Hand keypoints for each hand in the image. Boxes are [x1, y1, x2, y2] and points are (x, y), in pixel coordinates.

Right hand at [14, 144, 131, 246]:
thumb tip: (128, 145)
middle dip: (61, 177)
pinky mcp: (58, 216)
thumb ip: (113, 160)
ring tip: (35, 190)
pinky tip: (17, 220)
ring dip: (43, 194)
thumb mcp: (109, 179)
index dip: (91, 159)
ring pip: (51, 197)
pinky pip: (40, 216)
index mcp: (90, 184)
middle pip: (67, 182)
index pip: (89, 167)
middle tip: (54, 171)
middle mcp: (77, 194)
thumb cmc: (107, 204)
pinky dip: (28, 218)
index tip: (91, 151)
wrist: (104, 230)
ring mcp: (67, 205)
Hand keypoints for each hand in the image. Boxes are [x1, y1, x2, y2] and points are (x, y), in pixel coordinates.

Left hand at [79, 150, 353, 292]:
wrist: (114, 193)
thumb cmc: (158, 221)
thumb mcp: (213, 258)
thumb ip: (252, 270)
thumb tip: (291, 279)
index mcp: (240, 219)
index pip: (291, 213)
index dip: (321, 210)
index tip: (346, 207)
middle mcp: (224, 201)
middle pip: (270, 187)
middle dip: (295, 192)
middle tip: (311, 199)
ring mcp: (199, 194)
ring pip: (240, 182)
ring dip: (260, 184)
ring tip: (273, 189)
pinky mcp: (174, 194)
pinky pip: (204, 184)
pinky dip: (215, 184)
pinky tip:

++++++

__Assignment__
Give every entry back unchanged. Leave none out.

__Answer space__
Hand keypoints for each hand in the image. Boxes are [x1, y1, x2, y2] and points are (x, y), in pixel coordinates.

Right hand at [14, 144, 131, 246]:
thumb tip: (128, 145)
middle dip: (61, 177)
pinky mcp: (58, 216)
thumb ip: (113, 160)
ring tip: (35, 190)
pinky tip: (17, 220)
ring dip: (43, 194)
thumb mcp: (109, 179)
index dip: (91, 159)
ring pip: (51, 197)
pinky pip: (40, 216)
index mcp: (90, 184)
middle pip: (67, 182)
index pip: (89, 167)
middle tip: (54, 171)
middle mcp: (77, 194)
thumb cmc: (107, 204)
pinky dip: (28, 218)
index tip: (91, 151)
wrist: (104, 230)
ring mcp: (67, 205)
Hand keypoints for each hand in the image. Boxes are [x1, y1, x2, y2] and points are (x, y), in pixel coordinates.

Left hand at [79, 150, 353, 292]:
wrist: (114, 193)
thumb cmc: (158, 221)
thumb mcp: (213, 258)
thumb ip: (252, 270)
thumb tip: (291, 279)
index mcp: (240, 219)
index pip: (291, 213)
index dip: (321, 210)
index tip: (346, 207)
middle mcp: (224, 201)
middle pip: (270, 187)
middle dip: (295, 192)
middle tip: (311, 199)
ring mcp: (199, 194)
ring pip: (240, 182)
ring dip: (260, 184)
ring tip: (273, 189)
pinky mcp: (174, 194)
pinky pip: (204, 184)
pinky dip: (215, 184)
pinky tip:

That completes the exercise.